Updated on 27 June 2017 | 0 Comments

Make your next adventure one on four wheels

Summer is the ideal time to hit the road. As soon as the sun is out, the open road beckons. These are the months to roll down the windows as you turn up the radio, to eat ice creams leaning on the car bonnet and to revel in the freedom of changing your destination as you go. Ready to roll? Here are our tips for planning the perfect road trip.

1. Hire the right car

Start with the basics: your car can make or break your road trip. If you’re not taking your own wheels, think carefully about what you really need and book accordingly – don’t be tempted to scrimp. Make sure you hire through the right company, too – check out these savvy tips from loveMONEY on rental cars.

Most importantly, when travelling with family or friends, avoid reserving a “compact”. No matter how good the deal is, or how spacious it sounds, you’ll always end up with one bag that doesn’t fit and a long queue to upgrade.

If you’re heading somewhere warm, a convertible is often worth the expense. It’s not just about looks; driving a spectacular coastal route with the top down is about as glorious as days on the road come.

Mazda, road trip

2. Pack carefully

A bit of advance planning goes a long way, and there are a few key essentials that can alleviate most road trip hassles. First on your list should be good sunglasses, lots of water and an Aux or USB cable to connect your phone if your car doesn’t have Bluetooth.

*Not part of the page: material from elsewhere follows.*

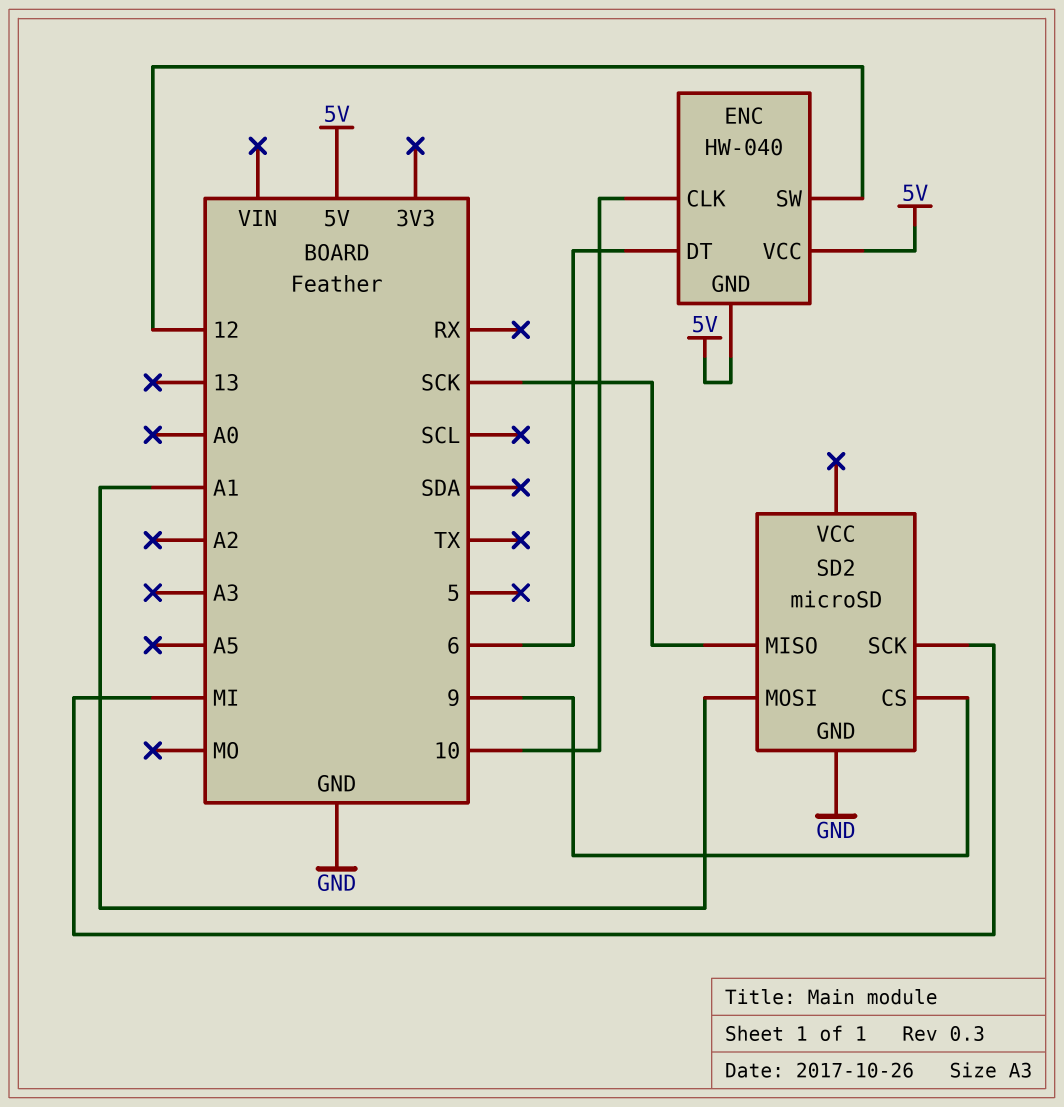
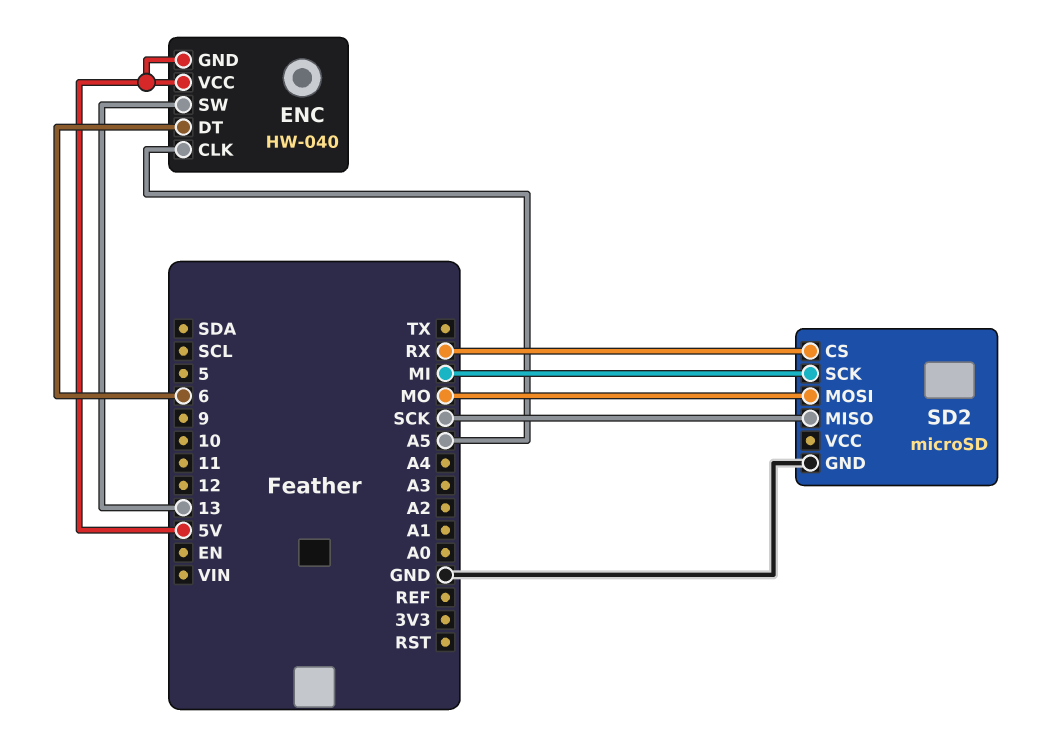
ENC pin CLK: 10 -> A5
ENC pin SW: 12 -> 13
SD2 pin CS: 9 -> RX
SD2 pin MOSI: A1 -> MO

Next, do some research into kit specific to your destination. In many European countries you’re required to carry high visibility jackets, warning triangles and a breathalyser. If you’re heading off the beaten track, pick up a paper map. There’s nothing worse than driving in circles in a desperate search for GPS signal.

3. Get the right apps   

Google Maps should be top of your list, but it’s by no means the only app that you’ll find useful. Community-based navigation app Waze is a great route-finding alternative, with real-time alerts about traffic jams and hazards, and reports of local petrol prices.

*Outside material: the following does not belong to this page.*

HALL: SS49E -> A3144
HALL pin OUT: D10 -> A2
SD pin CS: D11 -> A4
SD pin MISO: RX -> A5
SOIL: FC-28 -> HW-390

To figure out where to stop en-route, download Motorway Services in the UK or iExit in the US for details of where you can find food, accommodation and toilets. We've got some US-specific tips here for your American road trip here.

Road trip

4. Craft the perfect playlist

Nothing makes or breaks a road trip like music. Keep everyone happy by setting up a collaborative Spotify playlist in advance, then make it available offline so you can access the tunes even if you lose your data connection.

If you’re pushed for time, Spotify’s own compilations, or free-to-stream mixes uploaded by the likes of POPSUGAR and Urban Outfitters, are a great place to start.

On long journeys, don’t overlook the joys of local radio. There’s nothing like an evening phone-in or some sing-along country classics to liven the mood.

5. Find your favourite car game

Playing endless games of “I spy” is a sure sign that it’s time to shake up your car game repertoire. Guessing games such as “twenty questions”, “guess who” and “two truths and a lie” are great ways to kick-start conversation, while the “alphabet game” will always get everyone looking out of the window.

On adult-only trips, get to know each other better with booze-free versions of “never have I ever” or “would you rather”.

Road trip

6. Step up your snacks

Great snacks make a road trip, but don’t pack everything in advance. While a few high-energy treats and plenty of soft drinks are essential, one of the greatest joys of travelling by car is seeing what you can pick up along the way.

Service stations will supply you with endless sugar hits, bad coffees and questionable sandwiches, but it’s more interesting to buy local produce en-route. Keep an eye out for farm shops and markets – and pack a cool box to keep everything chilled.

7. Stay somewhere special

Being on the road doesn’t mean bad motels or budget bunks. From revamped Airstream trailers and remote glamping sites to family-run inns and retro roadside hotels, there’s a host of enticing options out there.

Planning ahead might take some of the spontaneity out of your trip, but book at least one stay somewhere memorable. For the rest, download the Booking.com app and plan the night’s accommodation over breakfast each morning.


8. Make your trip achievable

Particularly driving abroad, and on a different side of the road, you may be surprised how quickly you tire behind the wheel. The AA recommend that you never drive for more than 8 hours in a day, and take at least a 15 minute break every three hours.

In practice, a maximum of 4 hours driving a day is a better aim. After all, you’re on holiday – and the most important thing is to enjoy yourself along the way.